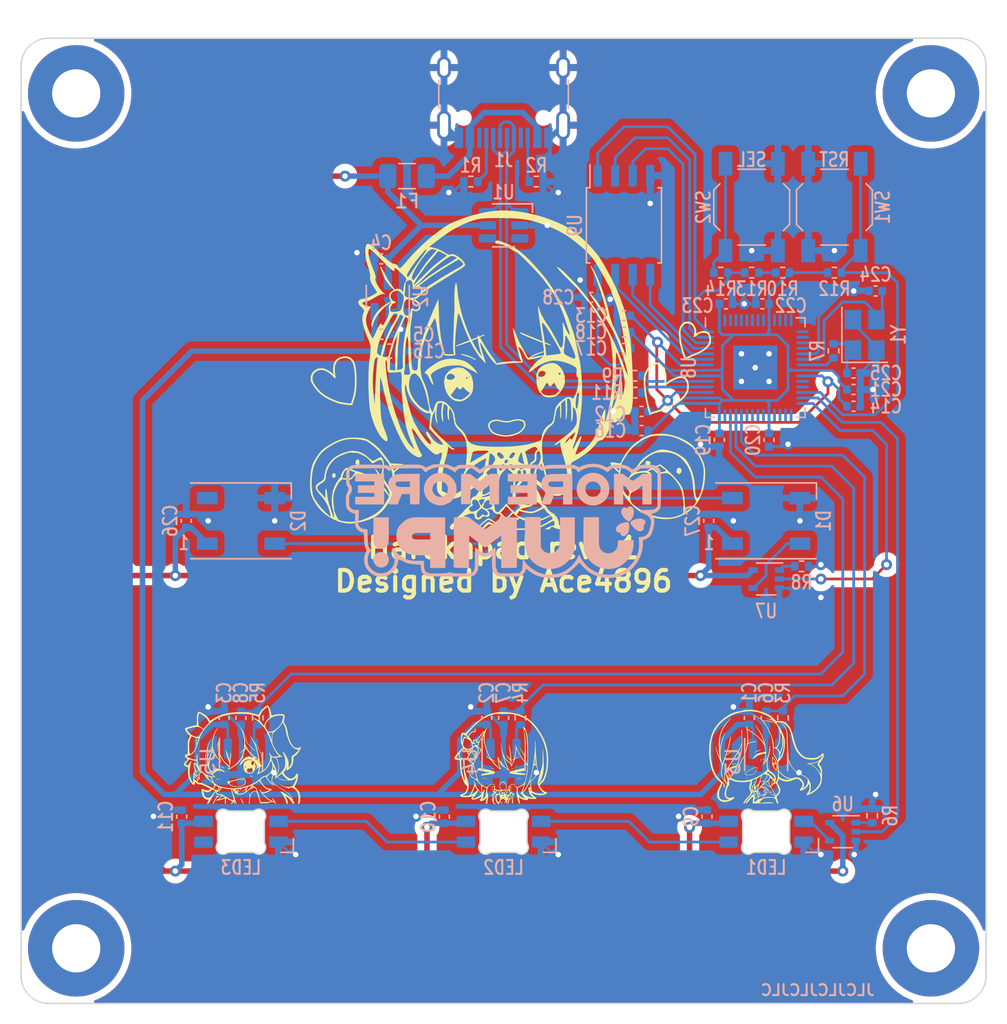
<source format=kicad_pcb>
(kicad_pcb (version 20221018) (generator pcbnew)

  (general
    (thickness 1.6)
  )

  (paper "A4")
  (title_block
    (title "Harukapad")
    (rev "1")
  )

  (layers
    (0 "F.Cu" signal)
    (31 "B.Cu" signal)
    (32 "B.Adhes" user "B.Adhesive")
    (33 "F.Adhes" user "F.Adhesive")
    (34 "B.Paste" user)
    (35 "F.Paste" user)
    (36 "B.SilkS" user "B.Silkscreen")
    (37 "F.SilkS" user "F.Silkscreen")
    (38 "B.Mask" user)
    (39 "F.Mask" user)
    (40 "Dwgs.User" user "User.Drawings")
    (41 "Cmts.User" user "User.Comments")
    (42 "Eco1.User" user "User.Eco1")
    (43 "Eco2.User" user "User.Eco2")
    (44 "Edge.Cuts" user)
    (45 "Margin" user)
    (46 "B.CrtYd" user "B.Courtyard")
    (47 "F.CrtYd" user "F.Courtyard")
    (48 "B.Fab" user)
    (49 "F.Fab" user)
    (50 "User.1" user)
    (51 "User.2" user)
    (52 "User.3" user)
    (53 "User.4" user)
    (54 "User.5" user)
    (55 "User.6" user)
    (56 "User.7" user)
    (57 "User.8" user)
    (58 "User.9" user)
  )

  (setup
    (stackup
      (layer "F.SilkS" (type "Top Silk Screen") (color "Black"))
      (layer "F.Paste" (type "Top Solder Paste"))
      (layer "F.Mask" (type "Top Solder Mask") (color "White") (thickness 0.01))
      (layer "F.Cu" (type "copper") (thickness 0.035))
      (layer "dielectric 1" (type "core") (color "FR4 natural") (thickness 1.51) (material "FR4") (epsilon_r 4.5) (loss_tangent 0.02))
      (layer "B.Cu" (type "copper") (thickness 0.035))
      (layer "B.Mask" (type "Bottom Solder Mask") (color "White") (thickness 0.01))
      (layer "B.Paste" (type "Bottom Solder Paste"))
      (layer "B.SilkS" (type "Bottom Silk Screen") (color "Black"))
      (copper_finish "None")
      (dielectric_constraints no)
    )
    (pad_to_mask_clearance 0)
    (grid_origin 50.8 50.8)
    (pcbplotparams
      (layerselection 0x00010fc_ffffffff)
      (plot_on_all_layers_selection 0x0000000_00000000)
      (disableapertmacros false)
      (usegerberextensions true)
      (usegerberattributes false)
      (usegerberadvancedattributes false)
      (creategerberjobfile false)
      (dashed_line_dash_ratio 12.000000)
      (dashed_line_gap_ratio 3.000000)
      (svgprecision 4)
      (plotframeref false)
      (viasonmask false)
      (mode 1)
      (useauxorigin false)
      (hpglpennumber 1)
      (hpglpenspeed 20)
      (hpglpendiameter 15.000000)
      (dxfpolygonmode true)
      (dxfimperialunits true)
      (dxfusepcbnewfont true)
      (psnegative false)
      (psa4output false)
      (plotreference true)
      (plotvalue false)
      (plotinvisibletext false)
      (sketchpadsonfab false)
      (subtractmaskfromsilk true)
      (outputformat 1)
      (mirror false)
      (drillshape 0)
      (scaleselection 1)
      (outputdirectory "plots/")
    )
  )

  (net 0 "")
  (net 1 "+3V3")
  (net 2 "GND")
  (net 3 "+5V")
  (net 4 "HS0")
  (net 5 "HS1")
  (net 6 "HS2")
  (net 7 "+1V1")
  (net 8 "XIN")
  (net 9 "Net-(C25-Pad2)")
  (net 10 "Net-(D1-DIN)")
  (net 11 "Net-(D1-DOUT)")
  (net 12 "unconnected-(D2-DOUT-Pad2)")
  (net 13 "VBUS")
  (net 14 "Net-(J1-CC1)")
  (net 15 "D+")
  (net 16 "D-")
  (net 17 "unconnected-(J1-SBU1-PadA8)")
  (net 18 "Net-(J1-CC2)")
  (net 19 "unconnected-(J1-SBU2-PadB8)")
  (net 20 "Net-(LED1-DOUT)")
  (net 21 "Net-(LED1-DIN)")
  (net 22 "Net-(LED2-DOUT)")
  (net 23 "Net-(U8-USB_DP)")
  (net 24 "unconnected-(LED3-DOUT-Pad2)")
  (net 25 "Net-(U3-OUT)")
  (net 26 "Net-(U4-OUT)")
  (net 27 "Net-(U5-OUT)")
  (net 28 "Net-(R6-Pad1)")
  (net 29 "Net-(R10-Pad2)")
  (net 30 "Net-(R8-Pad1)")
  (net 31 "XOUT")
  (net 32 "Net-(U8-USB_DM)")
  (net 33 "Net-(R14-Pad1)")
  (net 34 "RGB_HS")
  (net 35 "RESET")
  (net 36 "Q_SEL")
  (net 37 "unconnected-(U8-GPIO0-Pad2)")
  (net 38 "unconnected-(U1-IO2-Pad3)")
  (net 39 "unconnected-(U1-IO3-Pad4)")
  (net 40 "unconnected-(U8-GPIO24-Pad36)")
  (net 41 "unconnected-(U8-GPIO1-Pad3)")
  (net 42 "RGB_GLOW")
  (net 43 "unconnected-(U8-GPIO2-Pad4)")
  (net 44 "unconnected-(U8-GPIO3-Pad5)")
  (net 45 "unconnected-(U8-GPIO4-Pad6)")
  (net 46 "unconnected-(U8-GPIO5-Pad7)")
  (net 47 "unconnected-(U8-GPIO6-Pad8)")
  (net 48 "unconnected-(U8-GPIO7-Pad9)")
  (net 49 "unconnected-(U8-GPIO8-Pad11)")
  (net 50 "unconnected-(U8-GPIO11-Pad14)")
  (net 51 "unconnected-(U8-GPIO12-Pad15)")
  (net 52 "unconnected-(U8-GPIO13-Pad16)")
  (net 53 "unconnected-(U8-GPIO14-Pad17)")
  (net 54 "unconnected-(U8-GPIO15-Pad18)")
  (net 55 "SWCLK")
  (net 56 "SWD")
  (net 57 "unconnected-(U8-GPIO10-Pad13)")
  (net 58 "unconnected-(U8-GPIO9-Pad12)")
  (net 59 "unconnected-(U8-GPIO18-Pad29)")
  (net 60 "unconnected-(U8-GPIO19-Pad30)")
  (net 61 "unconnected-(U8-GPIO20-Pad31)")
  (net 62 "unconnected-(U8-GPIO21-Pad32)")
  (net 63 "unconnected-(U8-GPIO22-Pad34)")
  (net 64 "unconnected-(U8-GPIO23-Pad35)")
  (net 65 "unconnected-(U8-GPIO25-Pad37)")
  (net 66 "unconnected-(U8-GPIO29_ADC3-Pad41)")
  (net 67 "Q_IO3")
  (net 68 "Q_CLK")
  (net 69 "Q_IO0")
  (net 70 "Q_IO2")
  (net 71 "Q_IO1")

  (footprint "MountingHole:MountingHole_3.5mm_Pad" (layer "F.Cu") (at 19.8 19.8))

  (footprint "MountingHole:MountingHole_3.5mm_Pad" (layer "F.Cu") (at 81.8 19.8))

  (footprint "MountingHole:MountingHole_3.5mm_Pad" (layer "F.Cu") (at 19.8 81.8))

  (footprint "MountingHole:MountingHole_3.5mm_Pad" (layer "F.Cu") (at 81.8 81.8))

  (footprint "Package_SO:SOIC-8_5.23x5.23mm_P1.27mm" (layer "B.Cu") (at 59.53125 29.36875 -90))

  (footprint "Capacitor_SMD:C_0402_1005Metric" (layer "B.Cu") (at 49.579995 65.0875 90))

  (footprint "Fuse:Fuse_1206_3216Metric" (layer "B.Cu") (at 43.8 25.8))

  (footprint "Capacitor_SMD:C_0402_1005Metric" (layer "B.Cu") (at 46.505346 72.253806 -90))

  (footprint "Package_TO_SOT_SMD:SOT-23" (layer "B.Cu") (at 50.8 68.2625 -90))

  (footprint "Resistor_SMD:R_0402_1005Metric" (layer "B.Cu") (at 66.559358 32.8))

  (footprint "Capacitor_SMD:C_0402_1005Metric" (layer "B.Cu") (at 60.805 42.8625 180))

  (footprint "LED_SMD:LED_WS2812B_PLCC4_5.0x5.0mm_P3.2mm" (layer "B.Cu") (at 31.75 50.8))

  (footprint "Capacitor_SMD:C_0402_1005Metric" (layer "B.Cu") (at 70.05625 44.93 -90))

  (footprint "Capacitor_SMD:C_0402_1005Metric" (layer "B.Cu") (at 60.805 44.251557 180))

  (footprint "Capacitor_SMD:C_0603_1608Metric" (layer "B.Cu") (at 42.54375 38.49375))

  (footprint "Capacitor_SMD:C_0402_1005Metric" (layer "B.Cu") (at 76.190543 40.084366 180))

  (footprint "Capacitor_SMD:C_0402_1005Metric" (layer "B.Cu") (at 69.57625 35.061382 180))

  (footprint "Resistor_SMD:R_0402_1005Metric" (layer "B.Cu") (at 74.8 32.8))

  (footprint "Resistor_SMD:R_0402_1005Metric" (layer "B.Cu") (at 48.41875 26.19375 180))

  (footprint "Crystal:Crystal_SMD_3225-4Pin_3.2x2.5mm" (layer "B.Cu") (at 76.99375 37.30625 90))

  (footprint "Package_TO_SOT_SMD:SOT-353_SC-70-5" (layer "B.Cu") (at 69.85 55.017102 180))

  (footprint "Capacitor_SMD:C_0402_1005Metric" (layer "B.Cu") (at 65.682825 50.8 -90))

  (footprint "Capacitor_SMD:C_0402_1005Metric" (layer "B.Cu") (at 59.53125 38.298427 180))

  (footprint "Package_TO_SOT_SMD:SOT-23-3" (layer "B.Cu") (at 42.4 34.525 90))

  (footprint "Capacitor_SMD:C_0402_1005Metric" (layer "B.Cu") (at 69.85 65.0875 90))

  (footprint "Resistor_SMD:R_0402_1005Metric" (layer "B.Cu") (at 71.070005 65.0875 90))

  (footprint "PCM_marbastlib-various:SOT-23-6-routable" (layer "B.Cu") (at 50.8 29.36875 180))

  (footprint "Resistor_SMD:R_0402_1005Metric" (layer "B.Cu") (at 77.540316 72.1825 90))

  (footprint "Capacitor_SMD:C_0402_1005Metric" (layer "B.Cu") (at 57.152335 34.59375 180))

  (footprint "Capacitor_SMD:C_0402_1005Metric" (layer "B.Cu") (at 50.8 65.0875 90))

  (footprint "Capacitor_SMD:C_0402_1005Metric" (layer "B.Cu") (at 59.53125 37.107801 180))

  (footprint "Capacitor_SMD:C_0402_1005Metric" (layer "B.Cu") (at 59.53125 35.917175 180))

  (footprint "Capacitor_SMD:C_0402_1005Metric" (layer "B.Cu") (at 66.45625 44.93 -90))

  (footprint "Button_Switch_SMD:SW_SPST_TL3342" (layer "B.Cu") (at 68.8 28.05 90))

  (footprint "Resistor_SMD:R_0402_1005Metric" (layer "B.Cu") (at 60.325 40.277929))

  (footprint "Capacitor_SMD:C_0402_1005Metric" (layer "B.Cu") (at 65.555346 72.253806 -90))

  (footprint "Capacitor_SMD:C_0402_1005Metric" (layer "B.Cu") (at 41.922768 31.8 180))

  (footprint "Resistor_SMD:R_0402_1005Metric" (layer "B.Cu") (at 68.8 32.8 180))

  (footprint "Resistor_SMD:R_0402_1005Metric" (layer "B.Cu") (at 71.040642 32.8 180))

  (footprint "Button_Switch_SMD:SW_SPST_TL3342" (layer "B.Cu") (at 74.8 28.05 -90))

  (footprint "Package_TO_SOT_SMD:SOT-353_SC-70-5" (layer "B.Cu") (at 75.40625 73.3425 180))

  (footprint "Capacitor_SMD:C_0402_1005Metric" (layer "B.Cu") (at 66.93625 35.061382))

  (footprint "Capacitor_SMD:C_0402_1005Metric" (layer "B.Cu") (at 77.7875 34.13125))

  (footprint "PCM_marbastlib-mx:LED_MX_6028R" (layer "B.Cu") (at 69.85 73.3425 180))

  (footprint "Capacitor_SMD:C_0402_1005Metric" (layer "B.Cu") (at 68.629995 65.0875 90))

  (footprint "Resistor_SMD:R_0402_1005Metric" (layer "B.Cu") (at 53.18125 26.19375))

  (footprint "PCM_marbastlib-various:USB_C_Receptacle_HRO_TYPE-C-31-M-12" (layer "B.Cu") (at 50.8 18.975))

  (footprint "Resistor_SMD:R_0402_1005Metric" (layer "B.Cu") (at 74.737261 38.46792 -90))

  (footprint "Capacitor_SMD:C_0402_1005Metric" (layer "B.Cu") (at 76.190543 41.274992))

  (footprint "Capacitor_SMD:C_0402_1005Metric" (layer "B.Cu") (at 76.190543 42.490618))

  (footprint "Package_DFN_QFN:QFN-56-1EP_7x7mm_P0.4mm_EP3.2x3.2mm" (layer "B.Cu")
    (tstamp cbd75837-3594-4870-be2a-99679f8177f4)
    (at 69.05625 39.6875 -90)
    (descr "QFN, 56 Pin (https://datasheets.raspberrypi.com/rp2040/rp2040-datasheet.pdf#page=634), generated with kicad-footprint-generator ipc_noLead_generator.py")
    (tags "QFN NoLead")
    (property "LCSC" "C2040")
    (property "Sheetfile" "harukapad.kicad_sch")
    (property "Sheetname" "")
    (property "ki_description" "A microcontroller by Raspberry Pi")
    (property "ki_keywords" "RP2040 ARM Cortex-M0+ USB")
    (path "/d5cb60ea-12b0-4220-8e7f-8b83cbca3910")
    (attr smd)
    (fp_text reference "U8" (at 0 4.82 -270) (layer "B.SilkS")
        (effects (font (size 1 0.8) (thickness 0.15)) (justify mirror))
      (tstamp a3f25bc7-019e-4e3d-97a6-402c0e2d39ff)
    )
    (fp_text value "RP2040" (at 0 -4.82 -270 unlocked) (layer "B.Fab")
        (effects (font (size 1 1) (thickness 0.15)) (justify mirror))
      (tstamp cfdee3b8-cb4d-4de2-a6ff-9f45952685ca)
    )
    (fp_text user "${REFERENCE}" (at 0 0 -270 unlocked) (layer "B.Fab")
        (effects (font (size 1 1) (thickness 0.15)) (justify mirror))
      (tstamp 9a3eb454-6840-4086-a278-775d63a56520)
    )
    (fp_line (start -3.61 -3.61) (end -3.61 -2.96)
      (stroke (width 0.12) (type solid)) (layer "B.SilkS") (tstamp f3b37e9c-dc65-414a-92e1-48b268f464b7))
    (fp_line (start -2.96 -3.61) (end -3.61 -3.61)
      (stroke (width 0.12) (type solid)) (layer "B.SilkS") (tstamp 874da68f-801f-4556-b97e-ca68540e5ed8))
    (fp_line (start -2.96 3.61) (end -3.61 3.61)
      (stroke (width 0.12) (type solid)) (layer "B.SilkS") (tstamp 18723f36-0dc9-4e01-9501-002a88f32fca))
    (fp_line (start 2.96 -3.61) (end 3.61 -3.61)
      (stroke (width 0.12) (type solid)) (layer "B.SilkS") (tstamp e0d2c881-e4d8-4f28-80e3-c447ab9e2f6d))
    (fp_line (start 2.96 3.61) (end 3.61 3.61)
      (stroke (width 0.12) (type solid)) (layer "B.SilkS") (tstamp a0874f58-23f8-47ad-914c-6faae94a78e0))
    (fp_line (start 3.61 -3.61) (end 3.61 -2.96)
      (stroke (width 0.12) (type solid)) (layer "B.SilkS") (tstamp 8a04e314-4f2f-4de9-aeb9-bcb67aa7e978))
    (fp_line (start 3.61 3.61) (end 3.61 2.96)
      (stroke (width 0.12) (type solid)) (layer "B.SilkS") (tstamp 42d28882-0f24-4369-9e48-1020f3fd2363))
    (fp_line (start -4.12 -4.12) (end 4.12 -4.12)
      (stroke (width 0.05) (type solid)) (layer "B.CrtYd") (tstamp e6fe7f70-e6d7-4f61-8427-813d7516cb9d))
    (fp_line (start -4.12 4.12) (end -4.12 -4.12)
      (stroke (width 0.05) (type solid)) (layer "B.CrtYd") (tstamp 5c7907a1-a64f-4231-822b-2e5de662df89))
    (fp_line (start 4.12 -4.12) (end 4.12 4.12)
      (stroke (width 0.05) (type solid)) (layer "B.CrtYd") (tstamp 5dc6fa4f-524d-432a-9576-ad01a8c5a8db))
    (fp_line (start 4.12 4.12) (end -4.12 4.12)
      (stroke (width 0.05
... [2300831 chars truncated]
</source>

================

• Directive
Only the lines containing the word "Adhes" should be returned from the data above.

• Output for this task
    (32 "B.Adhes" user "B.Adhesive")
    (33 "F.Adhes" user "F.Adhesive")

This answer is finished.